Distant tragedy prompts update to local fire code

Regulations reviewed in wake of 2003 blaze at Rhode Island club

Howard County

September 19, 2004|By Gus G. Sentementes | Gus G. Sentementes,SUN STAFF

After a devastating fire killed 100 people last year at The Station, a nightclub in Rhode Island, fire officials around the country asked themselves whether such a tragedy could happen under their watch.

Some localities have acted more quickly than others.

In Howard County, Deputy Chief Kevin Simmons reviewed the local fire code, which hadn't been touched since 1992. With help from staff members and consultants, Simmons tightened the code, supervising the addition of stringent regulations such as a requirement that bars and nightclubs with a capacity of more than 100 people install automatic sprinklers. That high standard has yet to become the norm across the country.

"The Station fire has influenced this code and many codes across the country," Simmons said. "We want to make sure citizens have a nice, fire-safe place to work, to play or to visit in our county."

The fire at The Station nightclub in West Warwick, R.I., started when the rock band Great White's pyrotechnics display ignited the cramped nightclub, which lacked sprinklers.

Days earlier, 21 people had died in a Chicago nightclub after someone sprayed Mace and caused a stampede. After those two incidents, the potential for danger in such small, crowded spaces riveted the country's attention.

"Up until the Rhode Island fire, there had been an assumption that these small facilities perhaps didn't need the level of protection that some of the larger ones did," said Gary Keith, vice president of building and life safety for the National Fire Protection Association, the country's leading fire code developer.

"I think what that fire proved is that a lot of things can go wrong that aren't anticipated, and that sprinklers provide a measure of defense even in these small fires," he said.

Howard County wasn't alone in taking a hard look at its code since the Rhode Island fire in February last year. With guidance from the NFPA, Rhode Island and other states imposed tighter regulations for nightclubs.

In Maryland, the incidents in Rhode Island and Chicago served as reminders to fire departments across the state, fire officials said.

"Immediately after the Station fire, we found all the potential places that would be considered similar, and we're working with some of those now" to make them safer, said Lt. Francis Fennell of the Anne Arundel County Fire Department.

In Montgomery County, fire inspectors who canvassed "every single place" turned up several illegal bars and shut them down, said Battalion Chief Mike Donahue, who oversees fire code enforcement for that county's fire department.

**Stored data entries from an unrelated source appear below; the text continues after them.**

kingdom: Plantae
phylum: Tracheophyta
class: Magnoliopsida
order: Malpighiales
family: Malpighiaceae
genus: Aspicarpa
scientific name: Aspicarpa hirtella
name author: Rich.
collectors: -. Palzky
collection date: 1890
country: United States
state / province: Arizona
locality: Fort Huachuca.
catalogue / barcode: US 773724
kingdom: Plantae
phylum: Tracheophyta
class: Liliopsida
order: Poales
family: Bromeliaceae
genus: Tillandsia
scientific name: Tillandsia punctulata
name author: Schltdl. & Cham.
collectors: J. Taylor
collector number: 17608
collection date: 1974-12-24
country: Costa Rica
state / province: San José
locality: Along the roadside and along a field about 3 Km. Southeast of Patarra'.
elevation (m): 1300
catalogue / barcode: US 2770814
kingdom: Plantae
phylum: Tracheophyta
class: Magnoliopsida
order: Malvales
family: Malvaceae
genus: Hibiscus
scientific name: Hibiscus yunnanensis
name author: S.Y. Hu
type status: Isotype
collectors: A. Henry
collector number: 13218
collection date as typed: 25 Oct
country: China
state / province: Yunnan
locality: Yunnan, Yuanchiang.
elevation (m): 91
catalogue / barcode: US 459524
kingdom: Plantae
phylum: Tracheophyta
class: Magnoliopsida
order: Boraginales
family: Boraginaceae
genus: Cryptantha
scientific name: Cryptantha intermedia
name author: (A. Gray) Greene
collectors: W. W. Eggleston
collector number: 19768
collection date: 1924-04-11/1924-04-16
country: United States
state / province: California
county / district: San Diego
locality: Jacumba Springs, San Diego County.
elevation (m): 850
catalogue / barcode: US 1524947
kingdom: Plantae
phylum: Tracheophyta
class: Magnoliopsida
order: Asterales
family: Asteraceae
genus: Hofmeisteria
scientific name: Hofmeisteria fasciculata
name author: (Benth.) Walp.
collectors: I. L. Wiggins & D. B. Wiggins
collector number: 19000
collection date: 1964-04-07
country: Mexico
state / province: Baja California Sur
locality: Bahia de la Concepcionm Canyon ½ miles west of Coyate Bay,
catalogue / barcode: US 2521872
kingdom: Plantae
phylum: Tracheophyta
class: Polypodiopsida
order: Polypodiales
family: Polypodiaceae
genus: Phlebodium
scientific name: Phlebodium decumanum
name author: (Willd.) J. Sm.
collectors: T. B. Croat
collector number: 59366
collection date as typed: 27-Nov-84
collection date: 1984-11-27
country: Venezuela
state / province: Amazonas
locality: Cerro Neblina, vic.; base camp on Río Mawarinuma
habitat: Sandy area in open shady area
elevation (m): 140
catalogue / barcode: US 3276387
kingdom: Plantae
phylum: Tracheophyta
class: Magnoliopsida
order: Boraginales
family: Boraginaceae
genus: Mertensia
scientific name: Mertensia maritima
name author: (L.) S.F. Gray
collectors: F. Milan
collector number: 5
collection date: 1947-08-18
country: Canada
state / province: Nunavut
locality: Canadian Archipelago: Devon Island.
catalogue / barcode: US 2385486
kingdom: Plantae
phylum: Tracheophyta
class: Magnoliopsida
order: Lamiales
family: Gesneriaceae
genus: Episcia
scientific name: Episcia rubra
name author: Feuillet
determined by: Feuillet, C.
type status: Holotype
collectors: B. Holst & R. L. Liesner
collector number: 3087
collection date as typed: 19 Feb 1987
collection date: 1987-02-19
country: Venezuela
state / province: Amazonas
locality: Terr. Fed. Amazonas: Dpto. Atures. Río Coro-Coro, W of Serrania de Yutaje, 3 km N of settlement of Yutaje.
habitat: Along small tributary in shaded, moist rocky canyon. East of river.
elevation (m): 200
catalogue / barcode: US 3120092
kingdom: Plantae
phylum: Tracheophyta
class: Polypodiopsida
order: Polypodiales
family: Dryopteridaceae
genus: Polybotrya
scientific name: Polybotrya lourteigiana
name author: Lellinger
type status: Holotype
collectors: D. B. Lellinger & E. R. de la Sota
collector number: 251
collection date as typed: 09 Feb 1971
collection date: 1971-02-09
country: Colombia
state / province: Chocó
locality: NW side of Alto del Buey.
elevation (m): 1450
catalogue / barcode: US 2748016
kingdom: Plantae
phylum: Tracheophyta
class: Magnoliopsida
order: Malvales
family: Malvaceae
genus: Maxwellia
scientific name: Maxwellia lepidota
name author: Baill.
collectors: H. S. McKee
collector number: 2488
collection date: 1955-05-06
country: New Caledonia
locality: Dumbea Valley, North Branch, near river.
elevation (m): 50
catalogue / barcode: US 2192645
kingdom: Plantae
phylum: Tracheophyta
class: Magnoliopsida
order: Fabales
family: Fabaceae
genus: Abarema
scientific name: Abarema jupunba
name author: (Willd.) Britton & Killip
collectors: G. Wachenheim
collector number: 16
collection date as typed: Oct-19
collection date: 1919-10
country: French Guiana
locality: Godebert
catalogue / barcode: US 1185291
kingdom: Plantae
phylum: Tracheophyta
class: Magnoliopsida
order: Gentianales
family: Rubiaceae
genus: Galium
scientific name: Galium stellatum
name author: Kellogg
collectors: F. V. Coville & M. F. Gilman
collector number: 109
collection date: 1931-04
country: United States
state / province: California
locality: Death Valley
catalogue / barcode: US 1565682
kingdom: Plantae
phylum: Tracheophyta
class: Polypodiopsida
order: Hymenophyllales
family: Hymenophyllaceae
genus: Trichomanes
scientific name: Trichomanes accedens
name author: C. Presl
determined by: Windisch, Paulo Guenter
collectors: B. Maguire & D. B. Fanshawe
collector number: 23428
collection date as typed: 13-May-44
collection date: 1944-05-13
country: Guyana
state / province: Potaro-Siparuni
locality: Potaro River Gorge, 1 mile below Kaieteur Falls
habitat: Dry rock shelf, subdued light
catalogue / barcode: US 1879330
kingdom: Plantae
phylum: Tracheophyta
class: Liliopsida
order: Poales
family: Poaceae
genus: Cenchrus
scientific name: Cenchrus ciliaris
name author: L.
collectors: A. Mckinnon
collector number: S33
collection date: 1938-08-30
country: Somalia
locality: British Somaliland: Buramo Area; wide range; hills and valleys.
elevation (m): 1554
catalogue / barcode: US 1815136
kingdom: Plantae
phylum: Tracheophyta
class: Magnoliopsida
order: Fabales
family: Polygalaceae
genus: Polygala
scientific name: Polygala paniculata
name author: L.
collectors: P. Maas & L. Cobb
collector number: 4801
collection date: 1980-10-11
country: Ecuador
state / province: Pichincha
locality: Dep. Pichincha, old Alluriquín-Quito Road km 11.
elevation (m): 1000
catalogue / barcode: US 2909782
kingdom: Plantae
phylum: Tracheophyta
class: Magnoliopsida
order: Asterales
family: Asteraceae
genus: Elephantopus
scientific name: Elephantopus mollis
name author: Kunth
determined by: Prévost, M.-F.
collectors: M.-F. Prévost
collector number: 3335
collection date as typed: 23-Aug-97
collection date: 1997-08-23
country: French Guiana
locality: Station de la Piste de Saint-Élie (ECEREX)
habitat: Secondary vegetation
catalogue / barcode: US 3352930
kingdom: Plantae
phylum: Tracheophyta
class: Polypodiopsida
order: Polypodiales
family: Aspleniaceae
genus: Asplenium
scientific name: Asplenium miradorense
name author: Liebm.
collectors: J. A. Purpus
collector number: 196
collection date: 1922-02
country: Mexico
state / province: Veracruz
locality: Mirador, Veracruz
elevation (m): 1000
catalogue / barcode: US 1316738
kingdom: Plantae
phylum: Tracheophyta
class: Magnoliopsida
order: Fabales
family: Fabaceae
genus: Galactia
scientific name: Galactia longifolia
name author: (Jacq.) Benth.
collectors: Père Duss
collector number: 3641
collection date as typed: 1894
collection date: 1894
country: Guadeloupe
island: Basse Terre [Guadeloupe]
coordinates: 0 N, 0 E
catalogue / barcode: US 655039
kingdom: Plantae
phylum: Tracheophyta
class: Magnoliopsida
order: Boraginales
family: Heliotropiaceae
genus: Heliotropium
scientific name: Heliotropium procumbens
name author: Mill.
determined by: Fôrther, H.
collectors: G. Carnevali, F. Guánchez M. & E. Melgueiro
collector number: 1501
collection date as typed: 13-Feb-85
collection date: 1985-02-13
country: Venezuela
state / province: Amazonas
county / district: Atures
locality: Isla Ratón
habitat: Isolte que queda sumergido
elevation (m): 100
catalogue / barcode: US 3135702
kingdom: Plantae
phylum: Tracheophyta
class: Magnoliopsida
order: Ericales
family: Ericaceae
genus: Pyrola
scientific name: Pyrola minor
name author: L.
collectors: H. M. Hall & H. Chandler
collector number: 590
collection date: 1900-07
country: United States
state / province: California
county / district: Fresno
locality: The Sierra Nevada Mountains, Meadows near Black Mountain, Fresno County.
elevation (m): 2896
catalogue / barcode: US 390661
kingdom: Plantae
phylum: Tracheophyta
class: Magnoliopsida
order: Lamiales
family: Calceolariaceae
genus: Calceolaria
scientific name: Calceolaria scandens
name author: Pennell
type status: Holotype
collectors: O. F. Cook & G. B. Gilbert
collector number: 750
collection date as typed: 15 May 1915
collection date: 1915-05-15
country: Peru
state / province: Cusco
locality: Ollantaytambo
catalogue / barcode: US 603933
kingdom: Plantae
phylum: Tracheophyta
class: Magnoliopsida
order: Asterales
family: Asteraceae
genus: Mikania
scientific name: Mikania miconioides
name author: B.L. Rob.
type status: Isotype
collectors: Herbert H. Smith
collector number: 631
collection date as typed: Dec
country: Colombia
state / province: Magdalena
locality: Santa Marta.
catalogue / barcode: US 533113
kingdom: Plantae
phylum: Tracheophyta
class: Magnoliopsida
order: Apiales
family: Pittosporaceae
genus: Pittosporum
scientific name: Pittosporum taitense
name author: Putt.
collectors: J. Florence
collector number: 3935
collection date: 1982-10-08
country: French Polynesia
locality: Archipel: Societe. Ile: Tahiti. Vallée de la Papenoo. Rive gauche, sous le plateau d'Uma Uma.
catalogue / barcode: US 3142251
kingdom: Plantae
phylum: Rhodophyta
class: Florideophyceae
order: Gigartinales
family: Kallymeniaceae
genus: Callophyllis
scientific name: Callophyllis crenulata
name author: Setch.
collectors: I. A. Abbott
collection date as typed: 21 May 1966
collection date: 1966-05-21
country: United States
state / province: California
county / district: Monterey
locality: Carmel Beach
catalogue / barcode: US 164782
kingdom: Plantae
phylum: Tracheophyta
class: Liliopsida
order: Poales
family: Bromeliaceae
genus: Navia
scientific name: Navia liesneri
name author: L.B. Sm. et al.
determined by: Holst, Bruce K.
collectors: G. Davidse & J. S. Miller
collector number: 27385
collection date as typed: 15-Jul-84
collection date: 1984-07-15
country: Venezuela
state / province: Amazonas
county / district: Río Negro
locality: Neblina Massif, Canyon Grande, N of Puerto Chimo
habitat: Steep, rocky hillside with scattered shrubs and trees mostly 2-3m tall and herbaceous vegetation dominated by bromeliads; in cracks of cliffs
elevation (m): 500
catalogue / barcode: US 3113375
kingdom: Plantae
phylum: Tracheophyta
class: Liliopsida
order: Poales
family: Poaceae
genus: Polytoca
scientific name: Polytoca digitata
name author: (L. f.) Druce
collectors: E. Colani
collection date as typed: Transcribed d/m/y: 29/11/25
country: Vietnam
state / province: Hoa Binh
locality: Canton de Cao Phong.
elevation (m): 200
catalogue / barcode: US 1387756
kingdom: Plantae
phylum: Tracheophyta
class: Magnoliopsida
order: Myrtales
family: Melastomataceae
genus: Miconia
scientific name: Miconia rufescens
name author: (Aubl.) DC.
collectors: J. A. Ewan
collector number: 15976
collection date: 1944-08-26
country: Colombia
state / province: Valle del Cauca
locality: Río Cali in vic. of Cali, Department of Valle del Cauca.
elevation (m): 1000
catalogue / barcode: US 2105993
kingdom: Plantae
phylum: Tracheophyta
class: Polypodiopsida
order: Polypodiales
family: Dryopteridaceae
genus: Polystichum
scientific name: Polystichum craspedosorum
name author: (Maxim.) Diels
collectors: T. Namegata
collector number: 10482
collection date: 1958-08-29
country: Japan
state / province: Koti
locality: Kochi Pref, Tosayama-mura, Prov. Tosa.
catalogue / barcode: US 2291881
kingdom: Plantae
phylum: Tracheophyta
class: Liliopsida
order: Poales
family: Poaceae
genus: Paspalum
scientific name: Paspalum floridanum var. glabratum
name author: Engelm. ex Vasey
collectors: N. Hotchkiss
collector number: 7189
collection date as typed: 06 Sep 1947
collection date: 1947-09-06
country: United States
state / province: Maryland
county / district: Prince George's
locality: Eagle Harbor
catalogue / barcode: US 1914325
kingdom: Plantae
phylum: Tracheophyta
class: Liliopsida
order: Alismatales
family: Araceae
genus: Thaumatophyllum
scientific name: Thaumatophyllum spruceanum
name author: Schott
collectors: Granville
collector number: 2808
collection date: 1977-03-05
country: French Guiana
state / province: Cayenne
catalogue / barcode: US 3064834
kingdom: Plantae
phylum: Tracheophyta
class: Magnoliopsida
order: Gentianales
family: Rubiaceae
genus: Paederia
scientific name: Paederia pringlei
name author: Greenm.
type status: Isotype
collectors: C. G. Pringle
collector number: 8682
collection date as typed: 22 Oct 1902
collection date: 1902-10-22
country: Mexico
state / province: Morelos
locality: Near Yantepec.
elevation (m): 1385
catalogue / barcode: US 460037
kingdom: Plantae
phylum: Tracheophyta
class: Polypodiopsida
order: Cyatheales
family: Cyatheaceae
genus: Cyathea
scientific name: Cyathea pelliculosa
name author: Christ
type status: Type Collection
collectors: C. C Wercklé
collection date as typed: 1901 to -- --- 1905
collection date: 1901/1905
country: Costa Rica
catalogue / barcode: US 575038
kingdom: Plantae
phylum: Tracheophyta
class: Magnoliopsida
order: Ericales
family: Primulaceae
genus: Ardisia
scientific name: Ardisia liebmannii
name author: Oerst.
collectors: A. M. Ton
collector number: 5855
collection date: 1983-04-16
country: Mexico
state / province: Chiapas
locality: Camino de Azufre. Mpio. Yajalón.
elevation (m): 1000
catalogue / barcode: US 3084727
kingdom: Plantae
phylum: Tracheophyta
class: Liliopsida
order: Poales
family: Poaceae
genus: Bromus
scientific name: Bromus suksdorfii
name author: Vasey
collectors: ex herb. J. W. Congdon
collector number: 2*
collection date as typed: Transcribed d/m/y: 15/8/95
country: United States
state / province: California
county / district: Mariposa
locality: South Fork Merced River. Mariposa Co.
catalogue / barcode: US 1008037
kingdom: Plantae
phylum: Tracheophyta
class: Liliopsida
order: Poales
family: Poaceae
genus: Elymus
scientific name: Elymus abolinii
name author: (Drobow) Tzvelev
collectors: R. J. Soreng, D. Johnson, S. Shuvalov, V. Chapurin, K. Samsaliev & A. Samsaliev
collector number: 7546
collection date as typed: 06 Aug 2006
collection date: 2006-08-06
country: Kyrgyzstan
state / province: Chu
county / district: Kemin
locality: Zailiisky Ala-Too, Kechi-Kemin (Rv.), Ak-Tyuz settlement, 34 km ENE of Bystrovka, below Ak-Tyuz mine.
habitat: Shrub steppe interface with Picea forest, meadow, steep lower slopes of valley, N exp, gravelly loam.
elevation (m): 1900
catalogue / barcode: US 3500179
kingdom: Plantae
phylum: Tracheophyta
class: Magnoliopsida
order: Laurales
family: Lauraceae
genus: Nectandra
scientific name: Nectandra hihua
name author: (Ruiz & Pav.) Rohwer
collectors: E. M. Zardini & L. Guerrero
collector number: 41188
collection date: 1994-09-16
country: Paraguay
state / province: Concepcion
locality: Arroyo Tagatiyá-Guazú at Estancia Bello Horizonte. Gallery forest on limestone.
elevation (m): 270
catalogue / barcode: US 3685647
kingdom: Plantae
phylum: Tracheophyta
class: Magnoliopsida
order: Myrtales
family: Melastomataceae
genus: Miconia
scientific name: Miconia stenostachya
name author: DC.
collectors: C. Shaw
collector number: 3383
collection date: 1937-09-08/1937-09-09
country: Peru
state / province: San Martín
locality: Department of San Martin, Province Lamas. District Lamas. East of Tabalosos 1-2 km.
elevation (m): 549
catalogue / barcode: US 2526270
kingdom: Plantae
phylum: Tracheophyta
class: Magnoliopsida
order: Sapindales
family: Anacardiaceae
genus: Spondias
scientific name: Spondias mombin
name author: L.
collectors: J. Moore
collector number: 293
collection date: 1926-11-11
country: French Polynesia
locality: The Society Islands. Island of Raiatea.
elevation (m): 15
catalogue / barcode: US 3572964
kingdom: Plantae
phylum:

"We found a couple places that were not in compliance, and we brought them into compliance," Donahue said.

County codes in the Baltimore-Washington region mostly mirror the state code, although jurisdictions can impose stricter measures, fire officials said.

Baltimore's code doesn't rely on the state code, city fire officials said. Chief Theodore Saunders, the city fire marshal, said Baltimore has banned pyrotechnics in nightclubs and bars for years.

Rural areas of the state, such as the Eastern Shore, do not have the resources to develop or enforce their own codes and usually rely on the state fire marshal's office for fire inspections and code enforcement, officials said.

The result is that some counties or municipalities have stricter fire codes than others. Montgomery and Prince George's counties and Mount Airy in Carroll County require all new homes to have automatic sprinkler systems, for example.

Other counties have considered that requirement, but officials worry that it would drive up costs for homebuilders and buyers and be politically unpopular. Instead, fire officials are taking smaller steps.

In Howard, the new fire code requires homebuilders to offer sprinkler systems to buyers. The Baltimore County Fire Department is drafting legislation that would require builders to offer such a "mandatory option."

For small bars and nightclubs across the state - "places of assembly" - latitude remains in the state code. Existing establishments that can hold 100 people or more are not required to have sprinklers, although many counties can require a business to install sprinklers if the structure doesn't pass a safety inspection.

Fire safety experts hope that within a few years, allowing an existing establishment to avoid incorporating fire safety features such as sprinklers - known as "grandfathering" - will be a thing of the past.

"The real key to preventing tragedies like that which occurred in Rhode Island is a very thorough system of code enforcement," said W. Faron Taylor, Maryland's deputy state fire marshal.

Howard went a step further in its code, which was approved by the County Council and is to take effect Sept. 27. The county is requiring that all existing buildings in that category install sprinklers within 12 years of receiving approval of their plans to comply with new code.